Activity :: Reproduce, with no changes, the line that contains "Вступай в группу" and all the lines that come after it in the records.

** Opening Listed entries block **

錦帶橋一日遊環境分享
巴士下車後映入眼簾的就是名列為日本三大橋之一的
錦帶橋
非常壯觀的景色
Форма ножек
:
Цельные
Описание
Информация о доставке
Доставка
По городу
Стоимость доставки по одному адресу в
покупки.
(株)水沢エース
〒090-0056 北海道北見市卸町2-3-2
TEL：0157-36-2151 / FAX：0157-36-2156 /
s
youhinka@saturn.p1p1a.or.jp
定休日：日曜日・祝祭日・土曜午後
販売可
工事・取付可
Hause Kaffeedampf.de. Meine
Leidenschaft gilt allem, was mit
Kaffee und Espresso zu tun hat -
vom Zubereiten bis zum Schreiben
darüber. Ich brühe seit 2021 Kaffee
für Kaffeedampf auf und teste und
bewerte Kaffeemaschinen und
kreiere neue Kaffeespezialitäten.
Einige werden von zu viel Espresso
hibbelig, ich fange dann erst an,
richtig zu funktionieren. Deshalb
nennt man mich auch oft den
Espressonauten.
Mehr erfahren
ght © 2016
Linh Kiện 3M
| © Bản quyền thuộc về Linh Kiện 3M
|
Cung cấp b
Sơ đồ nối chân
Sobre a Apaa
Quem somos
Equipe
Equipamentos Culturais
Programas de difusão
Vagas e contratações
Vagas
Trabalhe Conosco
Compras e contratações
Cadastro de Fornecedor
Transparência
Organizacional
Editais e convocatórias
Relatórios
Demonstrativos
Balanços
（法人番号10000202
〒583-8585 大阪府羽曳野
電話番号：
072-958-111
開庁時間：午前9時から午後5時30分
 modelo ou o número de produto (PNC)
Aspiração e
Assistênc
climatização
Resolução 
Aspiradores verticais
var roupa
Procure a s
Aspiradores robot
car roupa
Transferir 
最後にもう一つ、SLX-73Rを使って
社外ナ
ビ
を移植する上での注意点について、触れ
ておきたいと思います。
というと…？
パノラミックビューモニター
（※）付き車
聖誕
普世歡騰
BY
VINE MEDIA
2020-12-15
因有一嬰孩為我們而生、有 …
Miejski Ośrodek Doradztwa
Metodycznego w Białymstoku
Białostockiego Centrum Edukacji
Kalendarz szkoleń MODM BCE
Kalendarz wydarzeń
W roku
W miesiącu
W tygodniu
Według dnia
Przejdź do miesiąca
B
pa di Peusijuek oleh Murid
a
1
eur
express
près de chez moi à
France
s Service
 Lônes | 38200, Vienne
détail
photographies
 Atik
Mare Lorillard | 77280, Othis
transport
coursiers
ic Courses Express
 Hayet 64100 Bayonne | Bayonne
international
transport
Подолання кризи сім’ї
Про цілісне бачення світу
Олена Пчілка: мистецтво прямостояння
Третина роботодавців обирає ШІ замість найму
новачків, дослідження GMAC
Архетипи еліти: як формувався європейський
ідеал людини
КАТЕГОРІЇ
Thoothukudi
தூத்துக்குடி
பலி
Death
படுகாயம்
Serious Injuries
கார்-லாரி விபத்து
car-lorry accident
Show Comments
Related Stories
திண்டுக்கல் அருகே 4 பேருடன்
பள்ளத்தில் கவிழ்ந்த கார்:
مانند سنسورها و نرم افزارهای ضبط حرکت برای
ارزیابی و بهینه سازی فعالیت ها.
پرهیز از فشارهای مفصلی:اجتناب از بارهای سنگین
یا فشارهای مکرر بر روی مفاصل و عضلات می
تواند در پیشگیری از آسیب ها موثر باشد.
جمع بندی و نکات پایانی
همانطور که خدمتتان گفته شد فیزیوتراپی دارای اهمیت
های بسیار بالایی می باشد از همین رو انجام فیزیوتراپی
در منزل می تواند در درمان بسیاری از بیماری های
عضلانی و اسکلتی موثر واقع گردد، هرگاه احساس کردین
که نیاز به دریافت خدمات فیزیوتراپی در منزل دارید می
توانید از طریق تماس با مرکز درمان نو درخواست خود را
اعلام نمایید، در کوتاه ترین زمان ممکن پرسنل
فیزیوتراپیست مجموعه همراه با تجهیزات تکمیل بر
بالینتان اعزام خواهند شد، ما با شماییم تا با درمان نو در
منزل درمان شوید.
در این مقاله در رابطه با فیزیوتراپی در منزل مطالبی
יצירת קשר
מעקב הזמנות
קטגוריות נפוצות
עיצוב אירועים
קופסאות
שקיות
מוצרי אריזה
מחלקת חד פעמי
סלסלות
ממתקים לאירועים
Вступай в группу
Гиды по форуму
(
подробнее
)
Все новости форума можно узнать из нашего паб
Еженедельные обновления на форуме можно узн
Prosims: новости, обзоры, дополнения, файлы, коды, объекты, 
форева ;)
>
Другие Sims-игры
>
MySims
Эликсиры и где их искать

** Closing Listed entries block **

Response box ::
Вступай в группу
Гиды по форуму
(
подробнее
)
Все новости форума можно узнать из нашего паб
Еженедельные обновления на форуме можно узн
Prosims: новости, обзоры, дополнения, файлы, коды, объекты, 
форева ;)
>
Другие Sims-игры
>
MySims
Эликсиры и где их искать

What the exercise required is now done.